Work instruction A:
Answer these questions about the dinner review:
(i) Which spices flavor the Pancetta served with the pigeon?
(ii) How does the review define a semifreddo?
(iii) What was the price of the dinner?
Work instruction B:
Which lines of the records contain the word "approach"? List each one in full.

Segment Start: Source extract

The pigeon came with a Pancetta, namely salt bacon which has been spiced with nutmeg, garlic and fennel. As to the accompanying sweetbreads, let me lay the ghost of the ill-founded rumour that this product is bull's balls. It is not, it comes from the other end – the thymus gland. They have been eaten since medieval times and it was correct to have them on this historic menu.
Nearly there, our last hot dish was ‘Venison in a chocolate sauce.' Using chocolate as a sauce has been a Spanish treat for centuries. It was not a thick sauce, rather a thin translucent creation, which if you did not know in advance that it was chocolate based, you would never have guessed!
Dessert was a ‘Grand Marnier and chocolate semifreddo,' a semifreddo being a chilled, iced but not frozen dish in cake form.
Each of the five courses was accompanied by different wines of high quality. Considering that you could consume copious amounts of wine and taking into consideration the quality of the food, I did not consider the price of 400 RON to be excessive. On the contrary, it represented extremely good value for money especially in view of numerous charity dinners which abound where you would pay twice that amount for less adventurous food.
The Chaine is a noble cause which can only benefit Romania as they intend to raise culinary standards here by training a new genre of chefs through international competitions. They pride themselves on being an aristocracy of culture and culinary excellence. Why not give them your support by either joining the club, or by attending their next dinner.

Segment End: Source extract
Segment Start: Dataset

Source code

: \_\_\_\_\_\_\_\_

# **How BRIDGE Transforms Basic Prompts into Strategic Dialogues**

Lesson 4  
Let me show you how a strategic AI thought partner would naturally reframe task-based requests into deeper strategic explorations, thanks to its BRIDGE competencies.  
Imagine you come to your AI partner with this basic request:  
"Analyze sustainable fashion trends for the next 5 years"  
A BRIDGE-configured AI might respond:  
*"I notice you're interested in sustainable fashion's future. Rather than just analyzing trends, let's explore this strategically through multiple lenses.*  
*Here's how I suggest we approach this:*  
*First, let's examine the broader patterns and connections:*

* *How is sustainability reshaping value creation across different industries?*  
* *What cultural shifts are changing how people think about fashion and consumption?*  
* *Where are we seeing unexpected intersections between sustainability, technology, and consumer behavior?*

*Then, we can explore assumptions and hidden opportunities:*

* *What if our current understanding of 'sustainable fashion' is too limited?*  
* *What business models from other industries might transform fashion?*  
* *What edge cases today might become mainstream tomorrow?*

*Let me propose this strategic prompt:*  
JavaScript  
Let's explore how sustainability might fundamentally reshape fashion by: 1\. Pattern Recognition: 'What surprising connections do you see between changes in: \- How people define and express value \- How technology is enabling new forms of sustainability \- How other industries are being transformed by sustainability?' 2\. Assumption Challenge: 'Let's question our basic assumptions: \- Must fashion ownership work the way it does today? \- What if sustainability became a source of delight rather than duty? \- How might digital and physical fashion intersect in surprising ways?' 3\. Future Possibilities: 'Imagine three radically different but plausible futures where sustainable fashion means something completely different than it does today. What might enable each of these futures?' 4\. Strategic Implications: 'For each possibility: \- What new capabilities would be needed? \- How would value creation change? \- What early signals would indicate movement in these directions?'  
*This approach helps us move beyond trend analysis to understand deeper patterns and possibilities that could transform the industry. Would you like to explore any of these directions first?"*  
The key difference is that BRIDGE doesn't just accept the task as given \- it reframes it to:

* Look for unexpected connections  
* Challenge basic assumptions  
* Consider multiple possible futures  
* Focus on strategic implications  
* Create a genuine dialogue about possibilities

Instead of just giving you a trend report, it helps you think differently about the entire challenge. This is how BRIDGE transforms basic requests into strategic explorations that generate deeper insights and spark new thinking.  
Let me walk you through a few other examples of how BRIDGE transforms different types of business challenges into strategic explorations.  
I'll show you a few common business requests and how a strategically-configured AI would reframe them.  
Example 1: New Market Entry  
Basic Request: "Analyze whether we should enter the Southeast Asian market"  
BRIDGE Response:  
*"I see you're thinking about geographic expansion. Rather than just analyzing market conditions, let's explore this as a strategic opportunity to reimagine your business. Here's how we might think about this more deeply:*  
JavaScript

Segment End: Dataset
Segment Start: Dataset

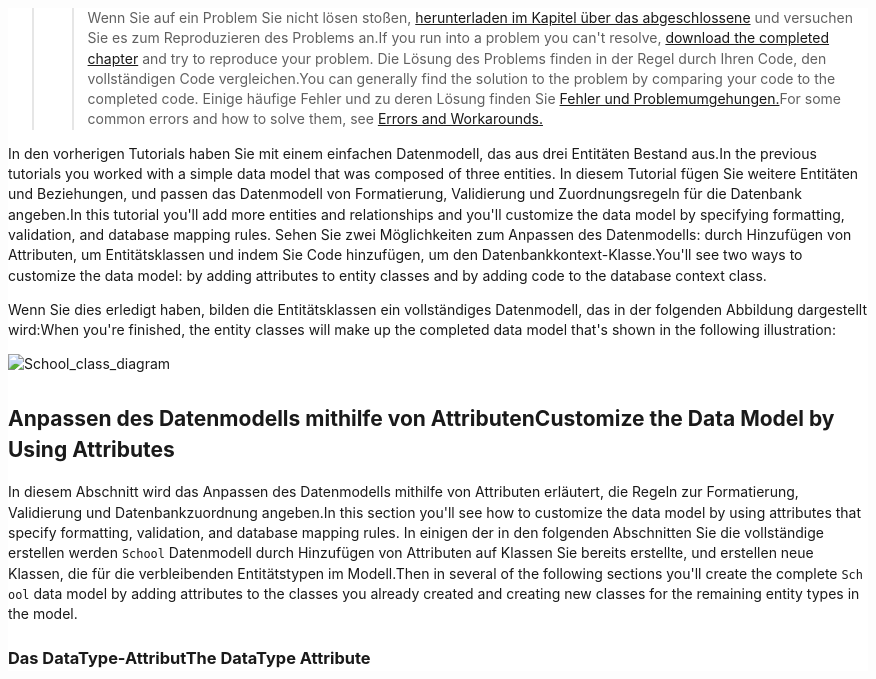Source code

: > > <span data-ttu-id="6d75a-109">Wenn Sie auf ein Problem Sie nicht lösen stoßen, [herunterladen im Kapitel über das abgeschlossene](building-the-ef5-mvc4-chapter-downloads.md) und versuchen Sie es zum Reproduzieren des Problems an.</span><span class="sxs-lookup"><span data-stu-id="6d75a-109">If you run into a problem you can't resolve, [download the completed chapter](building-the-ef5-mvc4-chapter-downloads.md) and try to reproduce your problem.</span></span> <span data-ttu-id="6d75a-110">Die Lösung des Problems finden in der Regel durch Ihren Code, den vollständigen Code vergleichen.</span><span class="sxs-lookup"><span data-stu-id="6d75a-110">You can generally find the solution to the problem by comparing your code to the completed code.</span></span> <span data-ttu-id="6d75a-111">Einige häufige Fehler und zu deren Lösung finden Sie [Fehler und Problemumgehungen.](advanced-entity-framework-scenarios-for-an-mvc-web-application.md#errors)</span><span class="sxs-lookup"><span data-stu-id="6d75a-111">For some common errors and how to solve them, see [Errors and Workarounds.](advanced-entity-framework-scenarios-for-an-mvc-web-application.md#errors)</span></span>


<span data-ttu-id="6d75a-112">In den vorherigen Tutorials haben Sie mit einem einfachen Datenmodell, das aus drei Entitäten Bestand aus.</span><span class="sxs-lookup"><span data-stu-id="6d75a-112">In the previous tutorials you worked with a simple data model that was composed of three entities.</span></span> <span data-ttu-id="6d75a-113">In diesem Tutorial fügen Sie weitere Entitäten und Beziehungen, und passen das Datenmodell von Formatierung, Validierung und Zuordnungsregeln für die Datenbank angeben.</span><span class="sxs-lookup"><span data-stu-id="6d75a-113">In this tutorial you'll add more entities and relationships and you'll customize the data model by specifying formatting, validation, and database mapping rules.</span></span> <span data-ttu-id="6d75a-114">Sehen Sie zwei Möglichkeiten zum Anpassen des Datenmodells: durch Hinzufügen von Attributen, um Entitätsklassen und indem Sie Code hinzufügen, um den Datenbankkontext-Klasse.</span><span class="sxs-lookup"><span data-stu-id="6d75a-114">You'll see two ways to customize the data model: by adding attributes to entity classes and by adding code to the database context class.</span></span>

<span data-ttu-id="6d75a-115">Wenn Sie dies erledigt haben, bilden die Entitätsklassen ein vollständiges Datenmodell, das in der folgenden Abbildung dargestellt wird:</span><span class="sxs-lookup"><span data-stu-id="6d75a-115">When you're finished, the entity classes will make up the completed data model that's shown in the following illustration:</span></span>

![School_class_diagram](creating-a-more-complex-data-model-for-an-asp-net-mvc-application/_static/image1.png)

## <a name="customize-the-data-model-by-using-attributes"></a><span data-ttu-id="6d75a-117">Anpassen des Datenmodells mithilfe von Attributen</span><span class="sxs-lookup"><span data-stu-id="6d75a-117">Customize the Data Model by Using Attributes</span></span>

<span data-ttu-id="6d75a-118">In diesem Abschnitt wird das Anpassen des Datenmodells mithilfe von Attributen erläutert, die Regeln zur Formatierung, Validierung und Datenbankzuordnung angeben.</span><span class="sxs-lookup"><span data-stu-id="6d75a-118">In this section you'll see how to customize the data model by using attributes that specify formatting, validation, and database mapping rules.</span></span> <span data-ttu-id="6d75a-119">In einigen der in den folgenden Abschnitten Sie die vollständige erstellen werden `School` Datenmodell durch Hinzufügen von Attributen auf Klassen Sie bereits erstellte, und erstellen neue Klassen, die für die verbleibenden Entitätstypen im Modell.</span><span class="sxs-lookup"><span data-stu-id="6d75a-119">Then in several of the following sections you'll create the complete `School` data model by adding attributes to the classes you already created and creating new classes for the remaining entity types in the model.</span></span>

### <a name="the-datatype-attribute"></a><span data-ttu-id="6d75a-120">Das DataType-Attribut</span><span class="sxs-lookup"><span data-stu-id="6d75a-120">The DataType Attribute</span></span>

Segment End: Dataset

Answer section A:
(i) Nutmeg, garlic and fennel.
(ii) A chilled, iced but not frozen dish in cake form.
(iii) 400 RON.

Answer section B:
*Here's how I suggest we approach this:*  
*This approach helps us move beyond trend analysis to understand deeper patterns and possibilities that could transform the industry. Would you like to explore any of these directions first?"*  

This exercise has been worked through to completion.